Study text:
↓↓↓

Understanding Pitch F/X: Release Point Chart

It’s a common problem in pitching to see pitchers experience difficulty due to improper arms slot.  Either they never had a very good one or something is happening earlier in the motion to throw their arm slot off.  Poor arm slot is generally indicitive of a poor mechanical process elsewhere.  Poor mechanics lead to rushing which not only throws a pitch off, it can hurt a pitcher as well.

For today’s little tutorial we are going to look at a single game from Justin Verlanders 2011 MVP/Cy Young/Better Than You Could Hope To Be season.  Our data set will come from his May 7th start against the Toronto Blue Jays.  (hint:  It was a really good game.)

 

So first off, lets decipher what we are looking at.  In the charts key we see indicated JV’s pitch types.  On the X and Y axis we see distances from the catchers perspective (in feet).  The box in the center of the graph denotes a generic strikezone.  Strike zones by definition can vary from batter to batter so the one shown is more or less just an average and should only be used to create a perspective, not a truth.

↑↑↑

Written task 1:
In the release point article, which team did Verlander pitch against in the May 7th start?
Written task 2:
Please quote the release point article, beginning at the words "For today’s little" and stopping after "really good game.)".
The lines after this point have no connection to the release point article.

Information provided:
↓↓↓

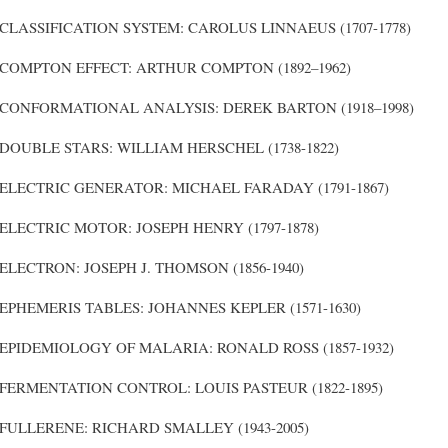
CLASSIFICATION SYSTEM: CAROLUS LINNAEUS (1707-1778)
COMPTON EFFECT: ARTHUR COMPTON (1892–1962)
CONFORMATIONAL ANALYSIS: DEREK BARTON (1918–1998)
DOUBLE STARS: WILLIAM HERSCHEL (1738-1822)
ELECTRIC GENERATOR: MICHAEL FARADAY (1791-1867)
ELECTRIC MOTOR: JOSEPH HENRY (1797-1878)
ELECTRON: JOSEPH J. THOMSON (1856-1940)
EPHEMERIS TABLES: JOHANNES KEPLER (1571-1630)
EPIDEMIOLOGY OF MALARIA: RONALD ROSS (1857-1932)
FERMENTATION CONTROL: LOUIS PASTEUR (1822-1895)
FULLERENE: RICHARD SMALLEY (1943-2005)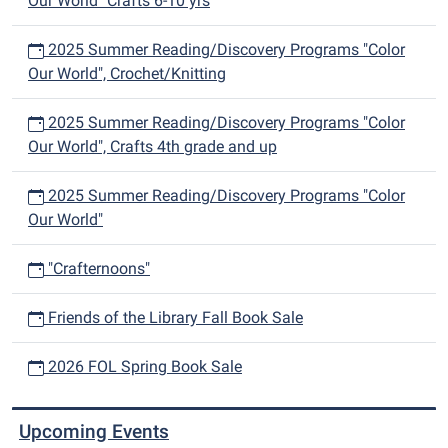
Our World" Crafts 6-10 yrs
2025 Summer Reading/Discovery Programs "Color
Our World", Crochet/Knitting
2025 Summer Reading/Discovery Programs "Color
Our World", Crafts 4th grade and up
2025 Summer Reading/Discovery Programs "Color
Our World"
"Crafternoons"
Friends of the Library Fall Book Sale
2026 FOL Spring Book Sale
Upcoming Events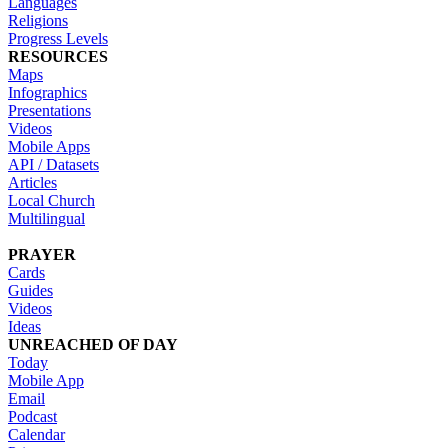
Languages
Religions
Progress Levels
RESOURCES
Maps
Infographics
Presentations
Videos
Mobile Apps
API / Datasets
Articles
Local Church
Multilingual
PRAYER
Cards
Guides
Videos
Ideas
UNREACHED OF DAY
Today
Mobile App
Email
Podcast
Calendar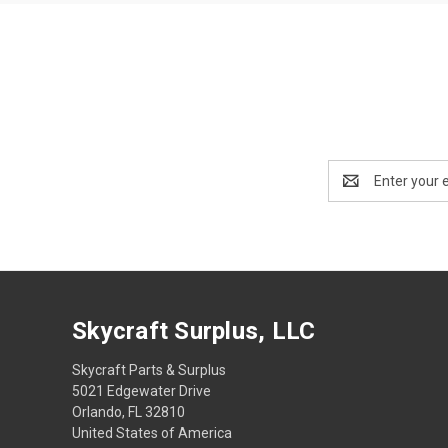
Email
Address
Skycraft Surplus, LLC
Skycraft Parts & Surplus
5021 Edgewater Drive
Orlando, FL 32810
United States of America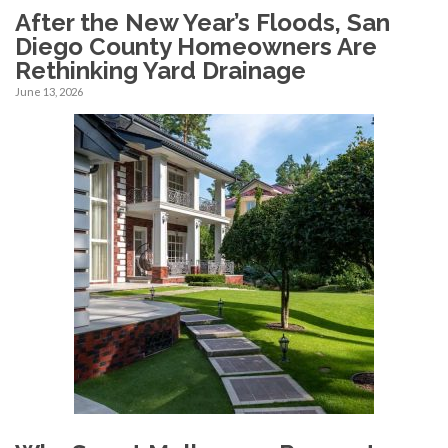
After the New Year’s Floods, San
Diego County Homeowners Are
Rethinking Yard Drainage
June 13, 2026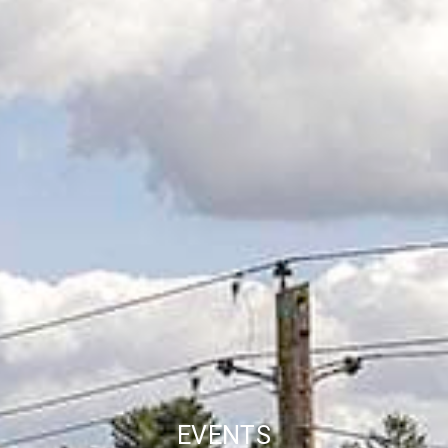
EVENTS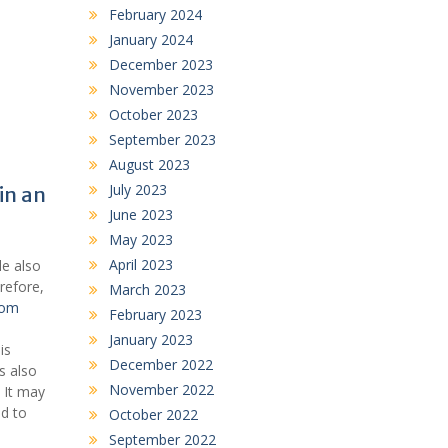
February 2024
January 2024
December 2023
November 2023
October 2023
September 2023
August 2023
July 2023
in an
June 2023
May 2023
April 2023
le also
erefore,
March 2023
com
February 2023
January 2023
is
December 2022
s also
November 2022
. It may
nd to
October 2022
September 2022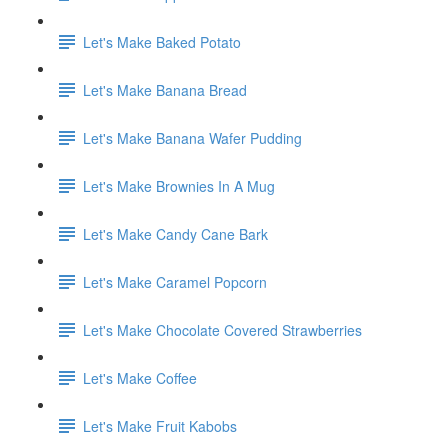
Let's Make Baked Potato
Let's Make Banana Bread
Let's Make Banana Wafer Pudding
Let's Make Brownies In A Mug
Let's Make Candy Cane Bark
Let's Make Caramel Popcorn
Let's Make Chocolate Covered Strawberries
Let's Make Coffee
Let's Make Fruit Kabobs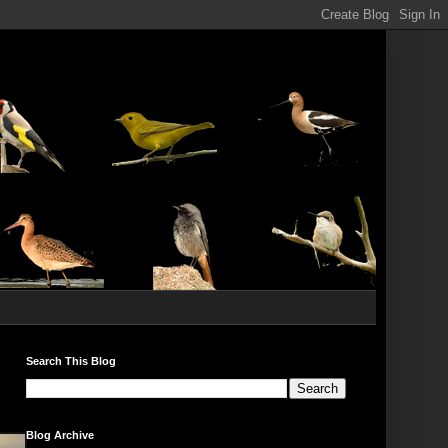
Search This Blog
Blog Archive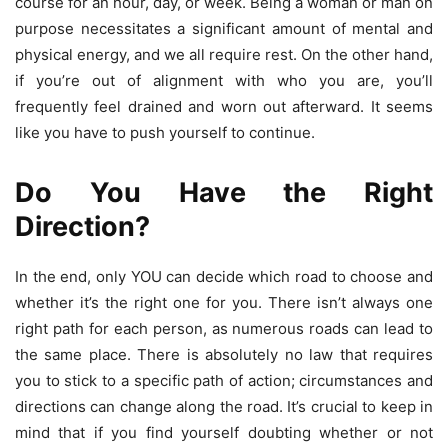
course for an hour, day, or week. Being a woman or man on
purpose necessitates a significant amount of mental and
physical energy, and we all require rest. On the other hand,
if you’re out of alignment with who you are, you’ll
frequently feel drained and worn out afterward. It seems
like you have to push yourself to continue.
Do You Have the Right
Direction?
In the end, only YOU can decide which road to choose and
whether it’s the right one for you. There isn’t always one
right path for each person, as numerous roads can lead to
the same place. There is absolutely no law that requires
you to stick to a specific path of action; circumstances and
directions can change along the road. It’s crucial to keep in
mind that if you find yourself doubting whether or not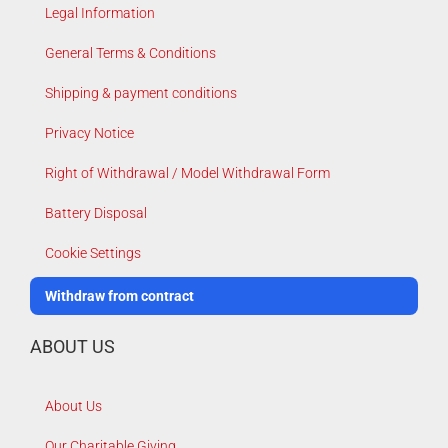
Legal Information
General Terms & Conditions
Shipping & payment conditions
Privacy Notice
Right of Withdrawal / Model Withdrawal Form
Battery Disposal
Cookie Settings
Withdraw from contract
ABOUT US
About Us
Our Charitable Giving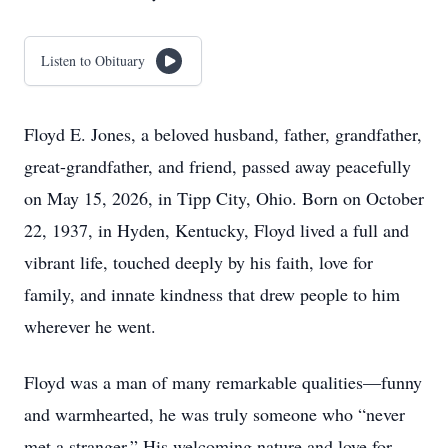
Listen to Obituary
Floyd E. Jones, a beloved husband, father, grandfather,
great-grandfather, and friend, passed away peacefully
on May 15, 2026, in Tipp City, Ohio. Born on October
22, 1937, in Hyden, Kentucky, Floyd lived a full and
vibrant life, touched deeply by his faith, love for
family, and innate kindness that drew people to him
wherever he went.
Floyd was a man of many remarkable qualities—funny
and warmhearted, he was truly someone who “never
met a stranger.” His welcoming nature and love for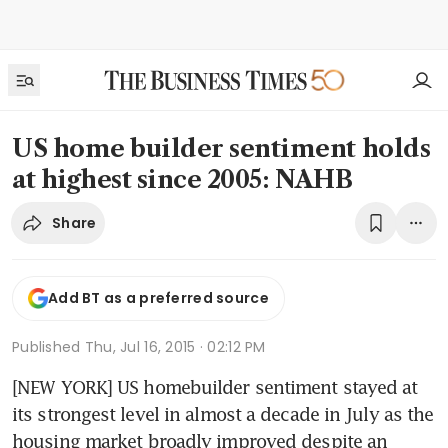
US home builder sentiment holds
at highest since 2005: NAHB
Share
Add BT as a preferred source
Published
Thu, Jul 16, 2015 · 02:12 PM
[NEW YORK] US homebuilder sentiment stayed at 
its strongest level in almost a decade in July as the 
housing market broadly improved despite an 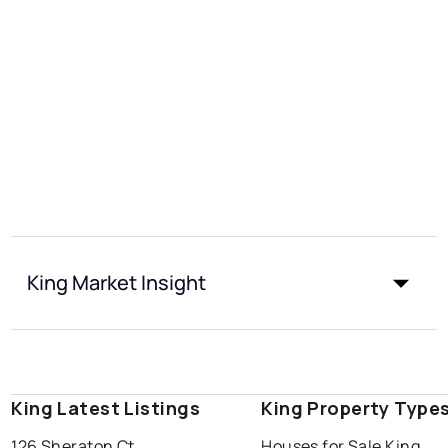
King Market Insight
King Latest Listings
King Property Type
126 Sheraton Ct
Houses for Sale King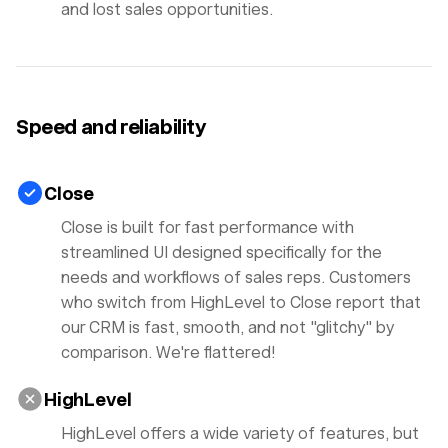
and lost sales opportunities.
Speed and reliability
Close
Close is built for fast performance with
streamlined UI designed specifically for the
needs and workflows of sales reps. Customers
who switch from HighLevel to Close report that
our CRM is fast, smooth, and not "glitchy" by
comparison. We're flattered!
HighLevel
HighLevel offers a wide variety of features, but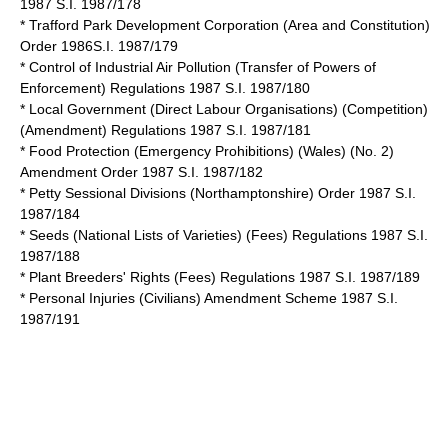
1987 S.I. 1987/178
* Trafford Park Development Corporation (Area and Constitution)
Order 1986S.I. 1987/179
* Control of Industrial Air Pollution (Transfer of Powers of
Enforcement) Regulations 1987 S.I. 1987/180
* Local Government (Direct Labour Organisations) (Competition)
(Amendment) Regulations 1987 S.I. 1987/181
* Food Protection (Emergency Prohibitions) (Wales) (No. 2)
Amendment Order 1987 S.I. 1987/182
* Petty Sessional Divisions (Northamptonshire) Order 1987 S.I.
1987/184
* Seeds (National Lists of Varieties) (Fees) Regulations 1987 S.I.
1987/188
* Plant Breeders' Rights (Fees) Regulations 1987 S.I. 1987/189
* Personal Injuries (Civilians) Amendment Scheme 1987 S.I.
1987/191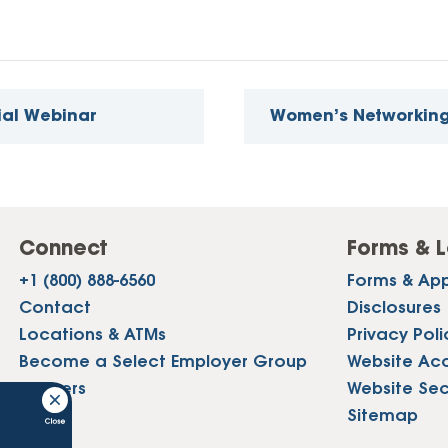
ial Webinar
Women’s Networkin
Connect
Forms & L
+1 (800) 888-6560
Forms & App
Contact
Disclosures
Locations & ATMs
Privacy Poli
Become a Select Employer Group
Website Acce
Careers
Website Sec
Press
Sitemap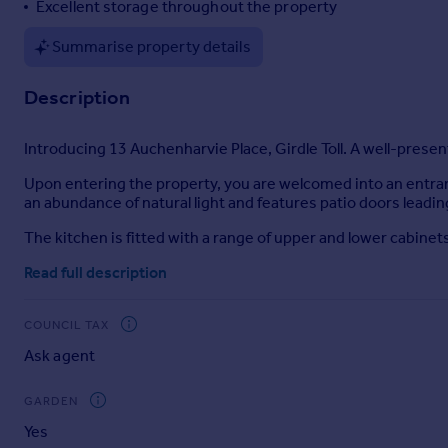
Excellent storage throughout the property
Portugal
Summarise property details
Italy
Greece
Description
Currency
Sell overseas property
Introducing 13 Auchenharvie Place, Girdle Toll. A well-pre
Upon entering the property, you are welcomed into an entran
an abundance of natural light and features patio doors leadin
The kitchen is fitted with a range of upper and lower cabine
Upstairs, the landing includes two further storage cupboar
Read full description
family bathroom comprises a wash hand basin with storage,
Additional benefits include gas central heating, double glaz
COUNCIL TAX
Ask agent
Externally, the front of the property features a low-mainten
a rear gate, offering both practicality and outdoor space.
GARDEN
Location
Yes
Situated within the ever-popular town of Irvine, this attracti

↑↑↑

Answer section 1:
The Toronto Blue Jays.

Answer section 2:
For today’s little tutorial we are going to look at a single game from Justin Verlanders 2011 MVP/Cy Young/Better Than You Could Hope To Be season.  Our data set will come from his May 7th start against the Toronto Blue Jays.  (hint:  It was a really good game.)